Collection entries:

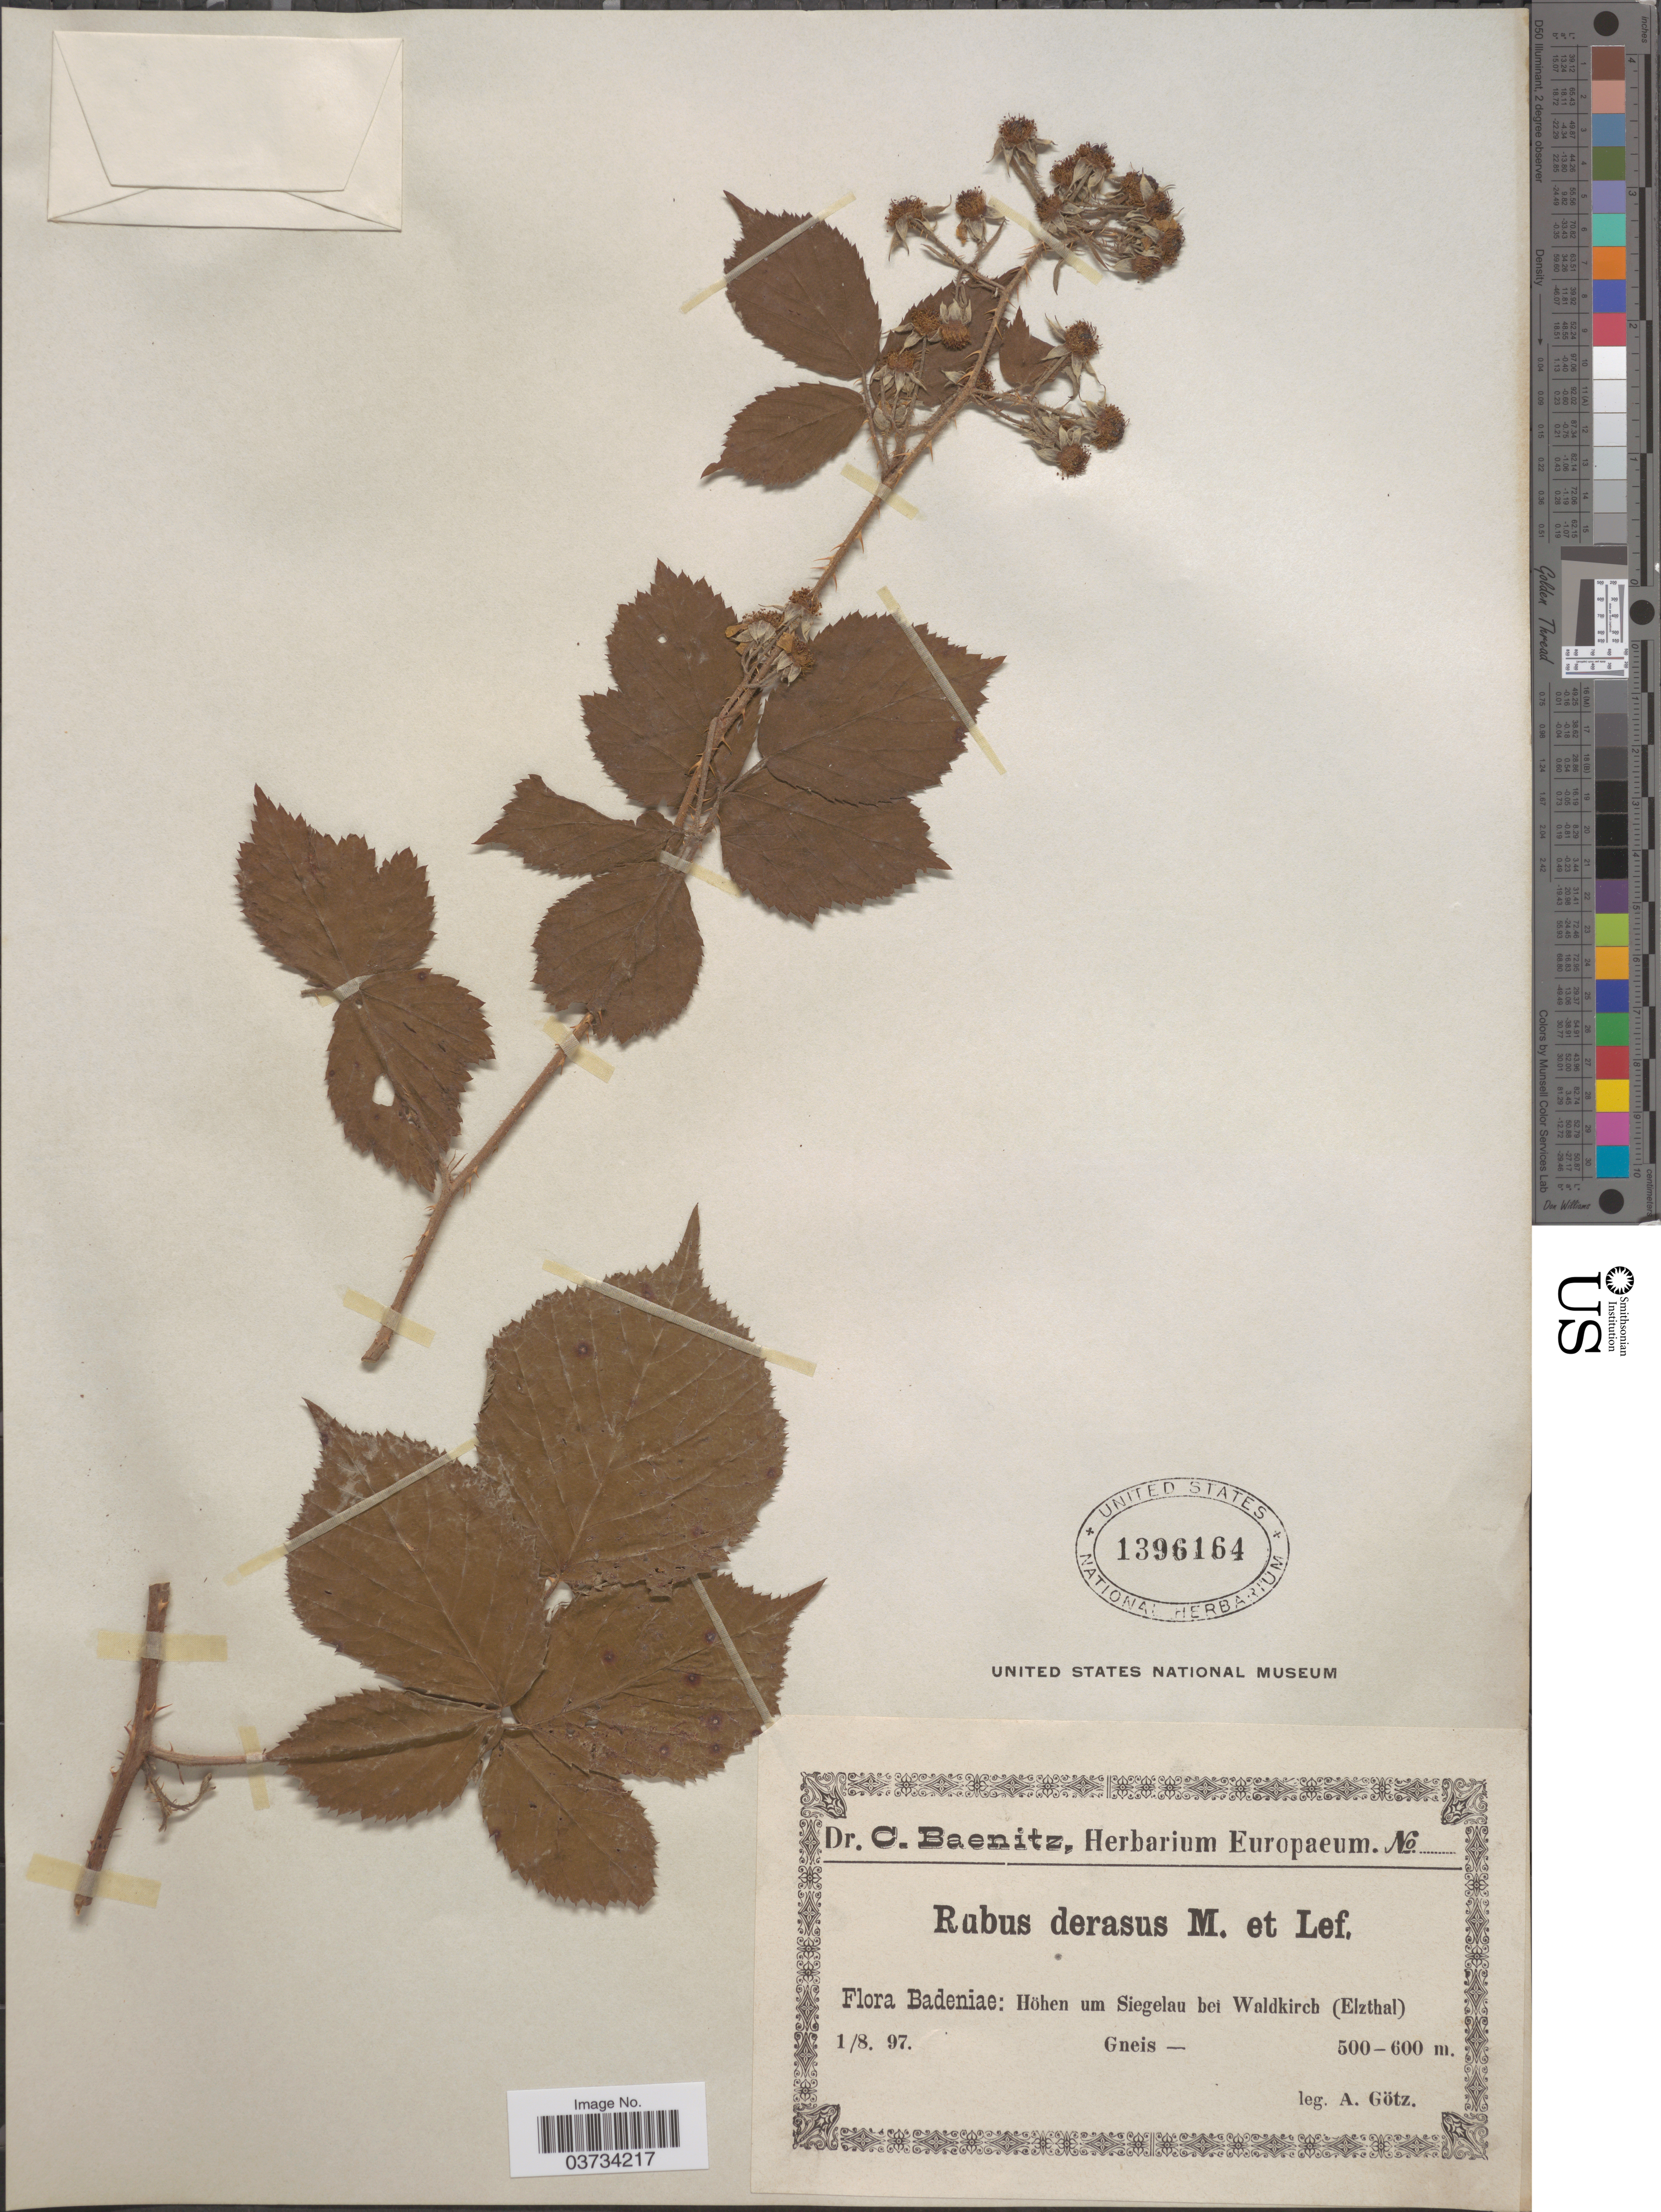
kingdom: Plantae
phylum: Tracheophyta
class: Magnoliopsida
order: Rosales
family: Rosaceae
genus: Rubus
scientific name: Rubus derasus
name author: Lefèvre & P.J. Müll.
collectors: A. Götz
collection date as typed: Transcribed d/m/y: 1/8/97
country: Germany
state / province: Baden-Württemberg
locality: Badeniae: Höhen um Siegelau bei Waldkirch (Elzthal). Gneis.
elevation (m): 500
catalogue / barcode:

→ **WHAT THE EXERCISE ASKS**
Write out every line of the material above without changing anything, omitting the pictures.

→ **SOLUTION BELOW**
kingdom: Plantae
phylum: Tracheophyta
class: Magnoliopsida
order: Rosales
family: Rosaceae
genus: Rubus
scientific name: Rubus derasus
name author: Lefèvre & P.J. Müll.
collectors: A. Götz
collection date as typed: Transcribed d/m/y: 1/8/97
country: Germany
state / province: Baden-Württemberg
locality: Badeniae: Höhen um Siegelau bei Waldkirch (Elzthal). Gneis.
elevation (m): 500
catalogue / barcode:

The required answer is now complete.